TEXTAUSZUG =
>>
Zeitdruck trainieren
Diesem zeitlichen, physischen und psychologischen Druck standzuhalten, auch das wird bei den Simulationen geübt. Das Training ist hart, „aber dadurch sind wir vorbereitet“, sagt die Leiterin des Flugkontrollteams. Dabei hilft auch das Ingenieurmodell, eine Kopie des Satelliten für Testzwecke, die seit März im ESOC aufgebaut wurde. Sie befindet sich in einem eigenen Reinraum im Kontrollzentrum in Darmstadt, der auf kühlen Temperaturen gehalten wird. Die Software, das Gehirn des Satelliten, ist auf Tischen und in Schränken ausgebreitet und verstaut. Hier werden auch realistische Bedingungen wie im All am Computer simuliert.
<<
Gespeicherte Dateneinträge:
>>
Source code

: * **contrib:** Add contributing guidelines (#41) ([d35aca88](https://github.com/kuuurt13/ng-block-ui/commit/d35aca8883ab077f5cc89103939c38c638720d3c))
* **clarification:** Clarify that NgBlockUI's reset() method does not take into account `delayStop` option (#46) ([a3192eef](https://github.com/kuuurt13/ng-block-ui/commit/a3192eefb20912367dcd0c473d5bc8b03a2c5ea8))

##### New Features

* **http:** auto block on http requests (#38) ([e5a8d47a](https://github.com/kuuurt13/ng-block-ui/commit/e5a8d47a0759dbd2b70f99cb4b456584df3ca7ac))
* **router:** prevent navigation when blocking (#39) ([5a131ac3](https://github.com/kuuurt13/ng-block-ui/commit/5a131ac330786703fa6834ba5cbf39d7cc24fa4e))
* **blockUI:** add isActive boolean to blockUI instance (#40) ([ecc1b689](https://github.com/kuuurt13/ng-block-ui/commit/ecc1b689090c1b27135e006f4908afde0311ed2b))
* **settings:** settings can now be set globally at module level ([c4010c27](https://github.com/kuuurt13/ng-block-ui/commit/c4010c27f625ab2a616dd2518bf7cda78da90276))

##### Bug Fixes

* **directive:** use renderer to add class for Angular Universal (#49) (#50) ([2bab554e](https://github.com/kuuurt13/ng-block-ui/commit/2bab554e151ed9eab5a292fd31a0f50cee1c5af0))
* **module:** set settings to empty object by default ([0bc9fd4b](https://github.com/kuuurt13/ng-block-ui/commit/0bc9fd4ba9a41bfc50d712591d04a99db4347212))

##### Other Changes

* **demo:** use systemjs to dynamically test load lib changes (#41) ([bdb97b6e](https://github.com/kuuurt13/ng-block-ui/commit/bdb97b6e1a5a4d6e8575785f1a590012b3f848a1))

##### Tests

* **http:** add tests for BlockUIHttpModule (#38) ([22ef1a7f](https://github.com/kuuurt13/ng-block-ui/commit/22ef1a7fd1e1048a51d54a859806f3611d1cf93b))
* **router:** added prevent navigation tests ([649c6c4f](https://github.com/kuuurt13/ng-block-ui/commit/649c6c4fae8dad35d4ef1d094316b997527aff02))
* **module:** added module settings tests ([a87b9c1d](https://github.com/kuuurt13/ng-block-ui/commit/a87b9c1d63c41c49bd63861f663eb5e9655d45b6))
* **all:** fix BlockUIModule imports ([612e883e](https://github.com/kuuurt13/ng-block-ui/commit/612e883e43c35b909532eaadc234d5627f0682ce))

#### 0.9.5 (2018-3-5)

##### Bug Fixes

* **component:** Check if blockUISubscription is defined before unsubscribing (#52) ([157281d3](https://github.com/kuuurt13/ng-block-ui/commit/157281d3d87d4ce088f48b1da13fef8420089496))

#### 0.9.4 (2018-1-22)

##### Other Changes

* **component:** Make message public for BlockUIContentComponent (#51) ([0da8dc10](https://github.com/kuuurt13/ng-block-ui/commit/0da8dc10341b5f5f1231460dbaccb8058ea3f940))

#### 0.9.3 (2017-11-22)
<<
AUFGABEN =
**1.** Wo befindet sich laut dem Textauszug über das Flugkontrolltraining die Kopie des Satelliten für Testzwecke?
**2.** Setze den Textauszug über das Flugkontrolltraining im Anschluss an seinen letzten Satz fort.
Die Auflistung ist eigenständiges Material und gehört nicht zum Textauszug.

LÖSUNGEN JE AUFGABE =
**1.** In einem eigenen Reinraum im Kontrollzentrum in Darmstadt, der auf kühlen Temperaturen gehalten wird.

**2.**
Bis August durchläuft die BepiColombo-Mission die Testläufe. Dann hat das Team erst einmal Sommerpause. „Das ist nötig“, sagt Elsa Montagnon, „das Tempo hält sonst keiner durch.“ Schließlich wollen alle topfit sein, wenn voraussichtlich am 19. Oktober der tatsächliche Countdown anläuft.